### What you are asked to do
Which people does the article below about the NFL's workout for Colin Kaepernick name? List all of them.

### Excerpted passage
|---|
The NFL played Colin Kaepernick — and everyone else

The tryout wasn’t offered in good faith in the first place.

The NFL calling a one-man combine for Colin Kaepernick on a Saturday in the middle of an NFL season never made any sense for anyone other than NFL owners.

The whole thing was designed to do exactly what it did: Implode, and in doing so give Kaepernick’s critics fresh proof that the QB doesn’t care enough about football and doesn’t truly *want* to be in the league.

It created a circus around a player who is out of the league because his peaceful protests during the national anthem, meant to spark discussion of racial and social injustice, created too much of a circus. The NFL managed to reinforce all the negative stereotypes around Kaepernick by giving him no leverage and leaving him no option but to spin away from a rigged tryout at the last minute.

This was all a ploy, from the beginning (which our Andy Nesbitt pointed out). What were Kaepernick’s representatives supposed to say when the NFL made the offer out of nowhere and gave them two hours to accept a workout scheduled for later in the week? They should have declined — but they also knew that the league would have leaked that news immediately.

So they went through a sham of a process that was designed to break down, and then it did — and Kaepernick ended up throwing at a high school 60 minutes away, in front of just a few scouts, and nobody really learned anything. According to multiple reports, the NFL-sanctioned workout was contingent on Kaepernick agreeing to a waiver that would prevent him from suing the NFL if he wasn’t signed; that’s ludicrous, and proof that the NFL offered the tryout only so it could sabotage it in a way that would force Kaepernick to react.

Now, in the wake of this whole bizarre week, it’s easier to see the calculus from Roger Goodell and the league: You convince enough franchises to spend a few thousand dollars to send scouts to this workout and as a result no individual team has to be labeled by angry fans as the one that dared to give Kaepernick a chance. And no single team is blamed, in the end, for not signing him; many bright NFL minds came together and just happened to make the same determination after thorough and honest vetting! The official narrative, such as it is, moves on: Kaepernick is just not good enough.
|---|
### Material shown
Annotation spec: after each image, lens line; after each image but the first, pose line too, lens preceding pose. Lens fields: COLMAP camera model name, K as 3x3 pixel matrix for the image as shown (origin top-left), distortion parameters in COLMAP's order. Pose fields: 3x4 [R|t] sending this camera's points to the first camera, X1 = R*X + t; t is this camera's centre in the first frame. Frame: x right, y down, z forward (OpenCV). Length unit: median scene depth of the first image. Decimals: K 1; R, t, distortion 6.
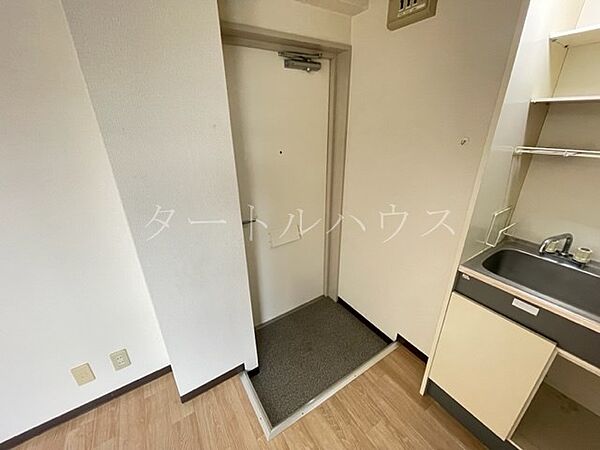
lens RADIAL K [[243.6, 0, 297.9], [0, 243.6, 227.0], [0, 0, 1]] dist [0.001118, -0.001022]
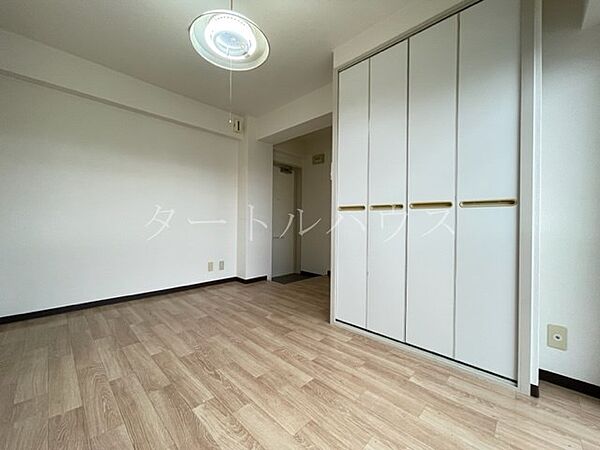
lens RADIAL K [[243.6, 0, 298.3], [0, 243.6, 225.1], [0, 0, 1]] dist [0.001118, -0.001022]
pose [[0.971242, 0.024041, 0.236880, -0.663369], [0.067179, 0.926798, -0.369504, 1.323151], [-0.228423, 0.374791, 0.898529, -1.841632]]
|---|
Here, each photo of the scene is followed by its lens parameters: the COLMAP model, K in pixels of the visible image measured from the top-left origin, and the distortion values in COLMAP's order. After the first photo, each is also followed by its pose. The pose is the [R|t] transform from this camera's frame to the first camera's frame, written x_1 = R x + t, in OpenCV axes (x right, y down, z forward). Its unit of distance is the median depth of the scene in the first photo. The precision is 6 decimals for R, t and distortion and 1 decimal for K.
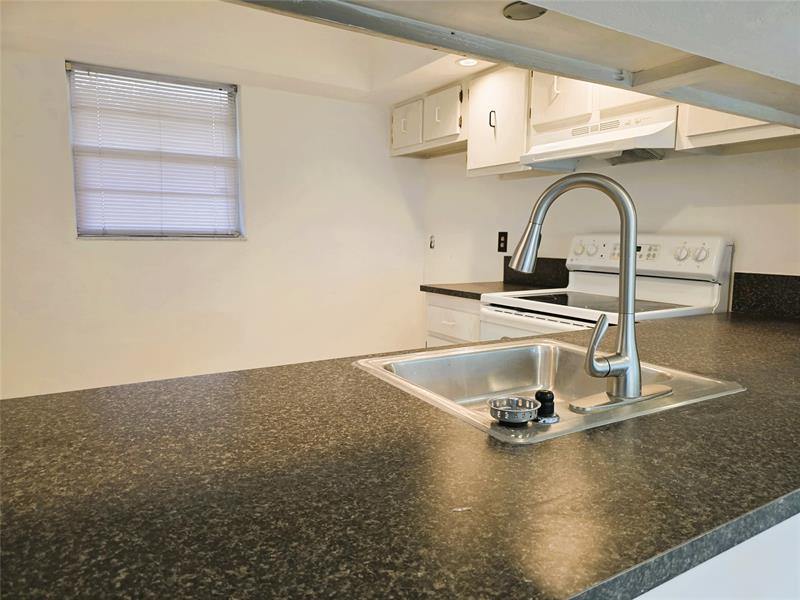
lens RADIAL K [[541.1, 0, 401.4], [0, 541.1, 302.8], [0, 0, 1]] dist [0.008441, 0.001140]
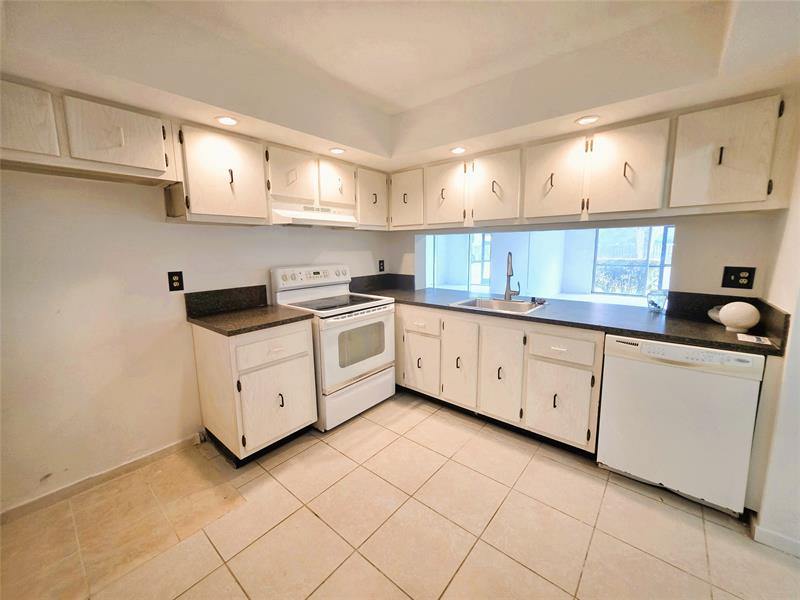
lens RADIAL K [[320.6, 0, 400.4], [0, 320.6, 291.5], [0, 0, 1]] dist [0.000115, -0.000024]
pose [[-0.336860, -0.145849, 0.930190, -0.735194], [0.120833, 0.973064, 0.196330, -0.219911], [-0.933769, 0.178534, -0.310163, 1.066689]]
|---|
### Written response
Colin Kaepernick, Andy Nesbitt, Roger Goodell